- _What to do_: Reproduce every one of the records below word for word, leaving out the pictures.
*** Opening of Provided information ***
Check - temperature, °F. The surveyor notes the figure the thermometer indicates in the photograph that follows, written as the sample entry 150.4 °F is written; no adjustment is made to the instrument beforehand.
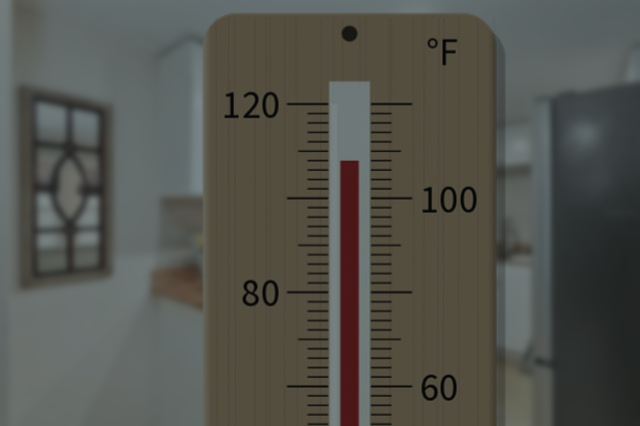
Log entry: 108 °F
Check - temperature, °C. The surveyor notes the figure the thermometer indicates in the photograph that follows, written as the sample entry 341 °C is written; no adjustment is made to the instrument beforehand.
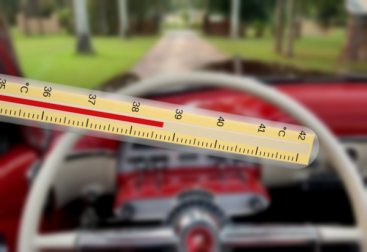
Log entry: 38.7 °C
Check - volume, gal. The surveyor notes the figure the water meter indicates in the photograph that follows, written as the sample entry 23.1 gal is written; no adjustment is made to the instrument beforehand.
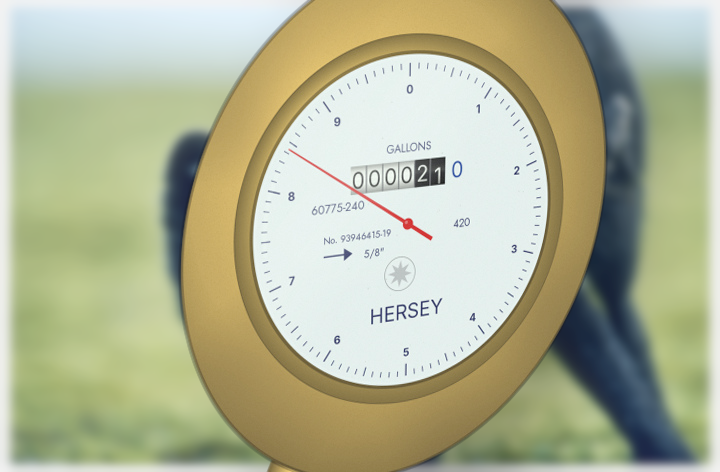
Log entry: 208.4 gal
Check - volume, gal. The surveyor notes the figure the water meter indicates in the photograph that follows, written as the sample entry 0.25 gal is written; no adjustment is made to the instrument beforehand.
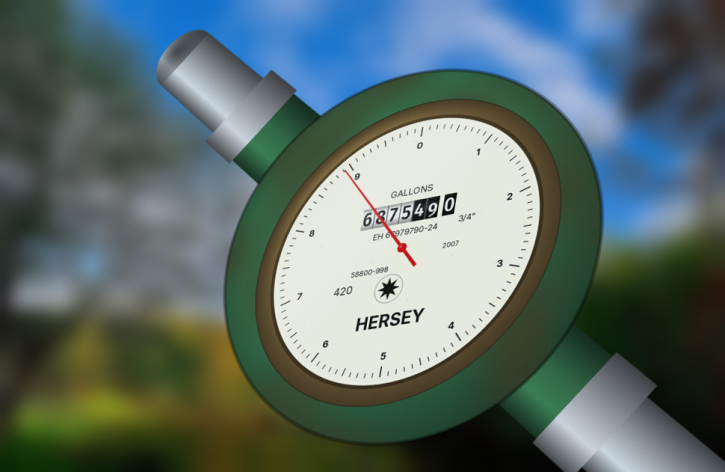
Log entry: 6875488.9 gal
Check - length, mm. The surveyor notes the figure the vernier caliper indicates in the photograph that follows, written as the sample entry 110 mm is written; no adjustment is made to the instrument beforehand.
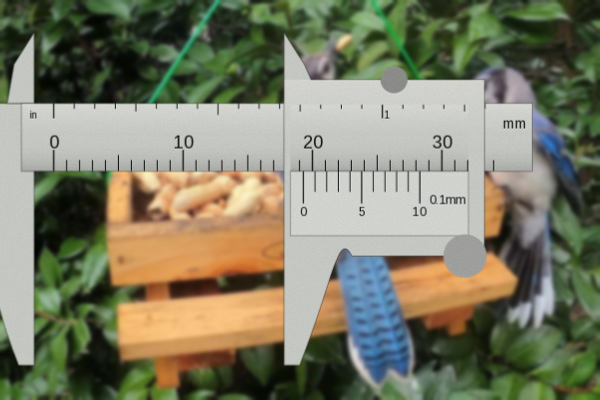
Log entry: 19.3 mm
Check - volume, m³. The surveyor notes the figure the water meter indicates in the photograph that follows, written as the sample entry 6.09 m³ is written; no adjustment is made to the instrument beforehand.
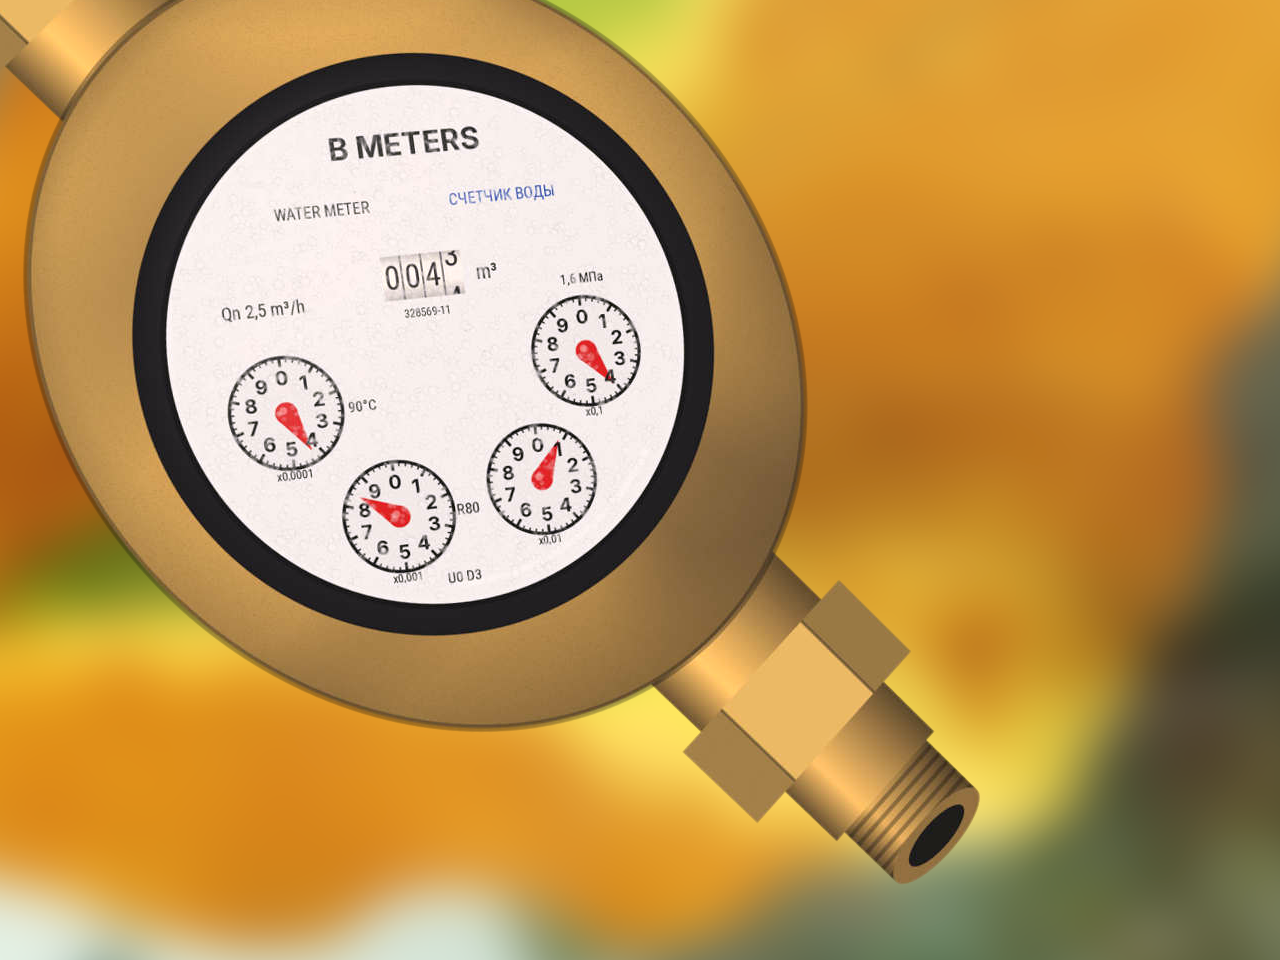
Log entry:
*** Close of Provided information ***
- _Result_:
Check - temperature, °F. The surveyor notes the figure the thermometer indicates in the photograph that follows, written as the sample entry 150.4 °F is written; no adjustment is made to the instrument beforehand.
Log entry: 108 °F
Check - temperature, °C. The surveyor notes the figure the thermometer indicates in the photograph that follows, written as the sample entry 341 °C is written; no adjustment is made to the instrument beforehand.
Log entry: 38.7 °C
Check - volume, gal. The surveyor notes the figure the water meter indicates in the photograph that follows, written as the sample entry 23.1 gal is written; no adjustment is made to the instrument beforehand.
Log entry: 208.4 gal
Check - volume, gal. The surveyor notes the figure the water meter indicates in the photograph that follows, written as the sample entry 0.25 gal is written; no adjustment is made to the instrument beforehand.
Log entry: 6875488.9 gal
Check - length, mm. The surveyor notes the figure the vernier caliper indicates in the photograph that follows, written as the sample entry 110 mm is written; no adjustment is made to the instrument beforehand.
Log entry: 19.3 mm
Check - volume, m³. The surveyor notes the figure the water meter indicates in the photograph that follows, written as the sample entry 6.09 m³ is written; no adjustment is made to the instrument beforehand.
Log entry:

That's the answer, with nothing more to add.